I dieci esemplari di camoscio appenninico trovati morti tra il 23 e il 24 aprile nel parco nazionale Abruzzo, Lazio e Molise sono stati uccisi da un fulmine. La conferma arriva dai portavoce del Parco.
I corpi esanimi degli animali furono conferiti all’Izs Abruzzo e Molise al fine di stabilire la causa della morte, anche perchè, come ricordano i portavoce del Parco, «l’episodio aveva destato molta preoccupazione, soprattutto perché il camoscio è una specie molto delicata e anche per la possibilità che poteva trattarsi di qualche forma epidemica di malattia». «Era quindi necessario – aggiungono i portavoce del Parco – stabilire con certezza e rapidità, compatibilmente con i tempi tecnici di accertamento, la causa di morte degli animali».
«Ovviamente – precisano i portavoce del Parco – sono stati avviati tutti gli accertamenti sanitari previsti nell’apposito protocollo sanitario in ambito [i]Life Coornata[/i], all’esito dei quali si può affermare con certezza, in base alle lesioni anatomopatologiche riscontrate sulla gran parte delle carcasse, che il decesso, praticamente in simultanea, dei 10 animali, è stato determinato dalla folgorazione di un fulmine».
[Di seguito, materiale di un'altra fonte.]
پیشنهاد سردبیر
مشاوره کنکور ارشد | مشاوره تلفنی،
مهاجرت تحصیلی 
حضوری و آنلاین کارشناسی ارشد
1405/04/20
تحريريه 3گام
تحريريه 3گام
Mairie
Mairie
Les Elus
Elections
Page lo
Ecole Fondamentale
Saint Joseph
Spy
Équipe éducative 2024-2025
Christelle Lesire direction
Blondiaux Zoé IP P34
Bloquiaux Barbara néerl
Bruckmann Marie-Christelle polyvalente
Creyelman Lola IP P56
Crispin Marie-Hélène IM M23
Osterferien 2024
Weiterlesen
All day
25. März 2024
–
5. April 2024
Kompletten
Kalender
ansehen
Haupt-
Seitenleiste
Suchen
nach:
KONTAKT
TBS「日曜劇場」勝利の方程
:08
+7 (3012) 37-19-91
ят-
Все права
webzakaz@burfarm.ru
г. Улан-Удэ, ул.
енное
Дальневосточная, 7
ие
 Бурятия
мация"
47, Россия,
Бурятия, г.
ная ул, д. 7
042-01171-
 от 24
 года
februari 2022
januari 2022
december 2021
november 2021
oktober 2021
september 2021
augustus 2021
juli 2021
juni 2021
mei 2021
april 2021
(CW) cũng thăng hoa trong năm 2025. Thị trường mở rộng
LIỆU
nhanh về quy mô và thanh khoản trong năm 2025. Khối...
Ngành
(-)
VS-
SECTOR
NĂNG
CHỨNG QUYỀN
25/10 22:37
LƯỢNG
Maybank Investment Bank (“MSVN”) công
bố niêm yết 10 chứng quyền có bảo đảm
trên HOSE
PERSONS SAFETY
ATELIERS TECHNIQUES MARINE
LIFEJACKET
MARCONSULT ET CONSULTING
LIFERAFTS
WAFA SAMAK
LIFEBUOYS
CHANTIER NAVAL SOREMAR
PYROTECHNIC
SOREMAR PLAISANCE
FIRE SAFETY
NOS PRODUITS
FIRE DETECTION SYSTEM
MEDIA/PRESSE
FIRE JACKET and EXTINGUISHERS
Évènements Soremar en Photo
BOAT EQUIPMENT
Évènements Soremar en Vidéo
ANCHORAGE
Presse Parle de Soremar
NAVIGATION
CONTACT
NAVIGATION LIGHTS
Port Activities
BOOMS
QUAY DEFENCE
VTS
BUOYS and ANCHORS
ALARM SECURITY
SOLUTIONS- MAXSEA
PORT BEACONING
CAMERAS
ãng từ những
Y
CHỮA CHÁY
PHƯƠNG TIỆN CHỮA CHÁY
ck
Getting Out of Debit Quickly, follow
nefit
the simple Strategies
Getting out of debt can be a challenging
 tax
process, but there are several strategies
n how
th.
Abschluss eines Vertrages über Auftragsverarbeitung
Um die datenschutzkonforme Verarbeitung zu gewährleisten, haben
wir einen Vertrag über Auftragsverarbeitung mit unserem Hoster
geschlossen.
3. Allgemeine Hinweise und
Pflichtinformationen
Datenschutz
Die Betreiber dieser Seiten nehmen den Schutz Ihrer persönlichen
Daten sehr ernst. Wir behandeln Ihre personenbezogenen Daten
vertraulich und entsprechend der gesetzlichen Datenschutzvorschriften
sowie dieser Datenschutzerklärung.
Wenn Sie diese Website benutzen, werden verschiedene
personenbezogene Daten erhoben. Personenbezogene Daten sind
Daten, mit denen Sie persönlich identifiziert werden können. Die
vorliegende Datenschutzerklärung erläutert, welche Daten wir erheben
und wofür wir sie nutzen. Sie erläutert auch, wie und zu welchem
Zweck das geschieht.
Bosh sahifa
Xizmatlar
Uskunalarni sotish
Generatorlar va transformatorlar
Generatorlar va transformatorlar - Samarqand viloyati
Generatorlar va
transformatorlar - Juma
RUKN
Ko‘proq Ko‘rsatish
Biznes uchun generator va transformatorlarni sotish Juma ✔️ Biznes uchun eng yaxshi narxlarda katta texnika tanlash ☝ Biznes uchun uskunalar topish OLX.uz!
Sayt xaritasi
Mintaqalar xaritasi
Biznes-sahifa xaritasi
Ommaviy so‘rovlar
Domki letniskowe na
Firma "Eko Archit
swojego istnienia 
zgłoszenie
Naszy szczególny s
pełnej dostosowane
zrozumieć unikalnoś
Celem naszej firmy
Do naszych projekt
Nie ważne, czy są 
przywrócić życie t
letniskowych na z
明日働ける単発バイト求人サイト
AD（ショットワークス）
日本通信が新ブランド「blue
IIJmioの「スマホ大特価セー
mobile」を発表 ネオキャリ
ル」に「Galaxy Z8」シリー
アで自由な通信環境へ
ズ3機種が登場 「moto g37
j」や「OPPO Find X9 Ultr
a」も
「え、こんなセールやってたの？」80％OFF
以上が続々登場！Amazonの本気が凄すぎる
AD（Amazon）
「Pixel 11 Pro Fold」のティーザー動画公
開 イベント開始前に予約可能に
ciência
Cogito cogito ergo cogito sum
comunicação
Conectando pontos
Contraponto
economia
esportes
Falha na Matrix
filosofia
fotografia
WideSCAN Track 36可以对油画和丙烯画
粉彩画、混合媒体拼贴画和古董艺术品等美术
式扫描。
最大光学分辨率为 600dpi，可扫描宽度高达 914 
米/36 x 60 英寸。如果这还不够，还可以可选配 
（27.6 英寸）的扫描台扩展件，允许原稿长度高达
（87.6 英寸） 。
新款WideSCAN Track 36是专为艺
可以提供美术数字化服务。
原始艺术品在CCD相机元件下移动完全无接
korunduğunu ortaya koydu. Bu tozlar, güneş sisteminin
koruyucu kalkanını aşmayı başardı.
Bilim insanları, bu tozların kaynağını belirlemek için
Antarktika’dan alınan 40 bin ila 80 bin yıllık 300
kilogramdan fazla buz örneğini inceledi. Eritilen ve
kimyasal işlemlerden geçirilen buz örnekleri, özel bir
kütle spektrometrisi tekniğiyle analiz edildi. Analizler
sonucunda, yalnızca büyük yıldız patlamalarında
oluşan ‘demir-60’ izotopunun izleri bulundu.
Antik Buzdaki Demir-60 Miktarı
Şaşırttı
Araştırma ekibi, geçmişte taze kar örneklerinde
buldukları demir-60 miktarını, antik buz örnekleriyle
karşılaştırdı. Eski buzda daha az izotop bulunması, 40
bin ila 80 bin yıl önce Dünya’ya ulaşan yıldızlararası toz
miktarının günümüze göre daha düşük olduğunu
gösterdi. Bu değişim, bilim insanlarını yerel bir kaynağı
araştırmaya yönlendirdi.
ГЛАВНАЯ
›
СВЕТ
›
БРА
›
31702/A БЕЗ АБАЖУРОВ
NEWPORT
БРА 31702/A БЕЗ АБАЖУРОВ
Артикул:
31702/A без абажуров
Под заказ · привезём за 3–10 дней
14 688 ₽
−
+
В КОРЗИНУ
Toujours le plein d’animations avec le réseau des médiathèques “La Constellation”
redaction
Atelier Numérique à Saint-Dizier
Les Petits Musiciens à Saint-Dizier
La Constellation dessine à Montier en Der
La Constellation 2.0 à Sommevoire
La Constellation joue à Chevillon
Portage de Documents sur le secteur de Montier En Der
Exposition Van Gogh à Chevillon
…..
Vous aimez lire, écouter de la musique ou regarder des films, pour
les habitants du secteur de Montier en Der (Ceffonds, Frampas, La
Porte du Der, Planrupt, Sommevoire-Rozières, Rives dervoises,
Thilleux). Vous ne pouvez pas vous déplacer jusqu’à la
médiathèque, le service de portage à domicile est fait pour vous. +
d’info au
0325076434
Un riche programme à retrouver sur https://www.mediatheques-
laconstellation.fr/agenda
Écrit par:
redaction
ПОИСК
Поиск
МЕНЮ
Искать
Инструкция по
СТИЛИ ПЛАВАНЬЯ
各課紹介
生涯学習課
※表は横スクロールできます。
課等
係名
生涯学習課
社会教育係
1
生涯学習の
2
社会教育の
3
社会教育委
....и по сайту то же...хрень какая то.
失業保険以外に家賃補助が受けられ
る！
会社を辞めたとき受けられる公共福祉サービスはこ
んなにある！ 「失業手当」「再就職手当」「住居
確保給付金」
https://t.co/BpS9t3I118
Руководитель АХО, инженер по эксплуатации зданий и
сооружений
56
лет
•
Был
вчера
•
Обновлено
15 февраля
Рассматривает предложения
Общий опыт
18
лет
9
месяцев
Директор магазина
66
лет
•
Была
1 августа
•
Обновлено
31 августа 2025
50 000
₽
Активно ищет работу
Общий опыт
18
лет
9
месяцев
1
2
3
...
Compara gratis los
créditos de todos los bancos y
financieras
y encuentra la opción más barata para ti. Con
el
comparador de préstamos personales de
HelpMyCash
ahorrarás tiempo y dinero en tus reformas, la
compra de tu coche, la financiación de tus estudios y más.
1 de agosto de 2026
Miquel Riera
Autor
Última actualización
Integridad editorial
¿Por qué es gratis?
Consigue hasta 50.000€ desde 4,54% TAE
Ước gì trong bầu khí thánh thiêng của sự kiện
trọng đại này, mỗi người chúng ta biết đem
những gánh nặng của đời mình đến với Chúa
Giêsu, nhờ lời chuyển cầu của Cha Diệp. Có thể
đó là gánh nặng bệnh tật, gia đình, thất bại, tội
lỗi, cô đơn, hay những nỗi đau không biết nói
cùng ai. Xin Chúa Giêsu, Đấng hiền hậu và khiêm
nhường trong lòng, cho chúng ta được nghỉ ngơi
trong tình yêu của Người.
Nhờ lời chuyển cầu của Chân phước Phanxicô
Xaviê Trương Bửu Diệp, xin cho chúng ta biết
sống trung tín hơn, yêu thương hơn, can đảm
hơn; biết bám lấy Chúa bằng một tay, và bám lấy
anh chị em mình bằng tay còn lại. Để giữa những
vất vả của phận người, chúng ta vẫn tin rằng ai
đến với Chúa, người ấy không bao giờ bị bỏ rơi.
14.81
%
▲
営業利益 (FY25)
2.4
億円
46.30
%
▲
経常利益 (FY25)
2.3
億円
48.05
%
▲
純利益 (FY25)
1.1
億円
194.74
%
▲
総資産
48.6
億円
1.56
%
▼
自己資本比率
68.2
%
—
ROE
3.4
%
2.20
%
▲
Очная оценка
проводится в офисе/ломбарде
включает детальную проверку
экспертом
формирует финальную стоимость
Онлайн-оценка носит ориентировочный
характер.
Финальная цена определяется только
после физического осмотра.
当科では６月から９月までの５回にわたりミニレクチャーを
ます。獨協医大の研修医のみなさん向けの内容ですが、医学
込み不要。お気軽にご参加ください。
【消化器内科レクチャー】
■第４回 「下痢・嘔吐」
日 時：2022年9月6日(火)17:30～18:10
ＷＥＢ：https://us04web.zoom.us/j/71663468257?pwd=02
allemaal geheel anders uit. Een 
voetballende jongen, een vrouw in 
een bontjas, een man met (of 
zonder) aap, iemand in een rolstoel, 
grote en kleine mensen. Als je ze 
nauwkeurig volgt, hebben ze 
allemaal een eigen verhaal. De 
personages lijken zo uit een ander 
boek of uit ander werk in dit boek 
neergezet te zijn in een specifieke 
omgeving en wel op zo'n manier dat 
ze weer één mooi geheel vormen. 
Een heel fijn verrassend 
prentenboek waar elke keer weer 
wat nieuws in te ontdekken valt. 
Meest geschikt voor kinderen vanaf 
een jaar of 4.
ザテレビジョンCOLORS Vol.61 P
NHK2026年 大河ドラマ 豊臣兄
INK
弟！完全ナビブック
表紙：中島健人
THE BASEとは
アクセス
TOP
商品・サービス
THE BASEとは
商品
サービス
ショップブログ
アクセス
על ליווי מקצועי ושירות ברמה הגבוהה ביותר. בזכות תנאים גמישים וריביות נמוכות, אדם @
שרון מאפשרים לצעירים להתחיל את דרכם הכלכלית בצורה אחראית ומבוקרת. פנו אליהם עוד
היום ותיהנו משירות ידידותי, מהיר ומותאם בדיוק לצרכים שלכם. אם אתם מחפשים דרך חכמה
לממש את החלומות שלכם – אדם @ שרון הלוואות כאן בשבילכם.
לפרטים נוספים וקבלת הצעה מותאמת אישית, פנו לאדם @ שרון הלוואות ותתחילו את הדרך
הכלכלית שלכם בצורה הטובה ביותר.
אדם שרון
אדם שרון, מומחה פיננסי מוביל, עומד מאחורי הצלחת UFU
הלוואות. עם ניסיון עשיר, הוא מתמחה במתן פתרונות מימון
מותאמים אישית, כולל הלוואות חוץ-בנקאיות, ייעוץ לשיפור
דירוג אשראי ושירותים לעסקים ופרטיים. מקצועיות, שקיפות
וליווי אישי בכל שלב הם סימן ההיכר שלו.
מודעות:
Tali lesioni, «abbastanza caratteristiche e patognomoniche, sono caratterizzate dalla presenza di evidenti bruciature del pelo e da ustioni di secondo-terzo grado della cute, non rilevate immediatamente perché le carcasse degli animali, esposti alle intemperie, presentavano il vello bagnato e quindi scuro». Tali lesioni sono determinate dal «passaggio della corrente elettrica del fulmine che scorre sulla pelle, attraversa il corpo dell’animale e causa il decesso per arresto cardiaco». Le lesioni possono non essere presenti su tutti gli animali, ma «quando si verificano tali eventi, cioè decesso in contemporanea di molti animali su un’area di circa 400 mq e distanze massime tra camosci di 30 metri circa, il decesso è attribuibile sia all’azione diretta della corrente sull’animale (presenza della lesione patognomonica), sia all’azione indiretta, alla grave sensazione di panico e conseguente stato di stress acuto irreversibile».
«Possiamo quindi escludere qualsiasi malattia diffusiva di tipo infettivo – ha dichiarato dal direttore del Parco – e dai nostri accertamenti abbiamo appreso che l’evento, certamente non frequente, è comunque stato registrato anche in passato, come ricordato da anziani pastori di Civitella Alfedena, che hanno testimoniato circa casi simili avvenuti sul monte Sterpi d’Alto, che hanno provocato la morte di pecore al pascolo».
Il quadro interno riscontrato dalle analisi effettuate «è sovrapponibile per tutti i camosci analizzati, sia per i parassiti presenti che per l’assenza di virus o batteri». In ogni caso gli accertamenti di laboratorio delle dieci carcasse, condotti sia dall’Izs Abruzzo e Molise che dall’Università di Torino e di Barcellona (Sefas), consentiranno di aggiornare il quadro sanitario e parassitologico della popolazione di camoscio nel Pnalm.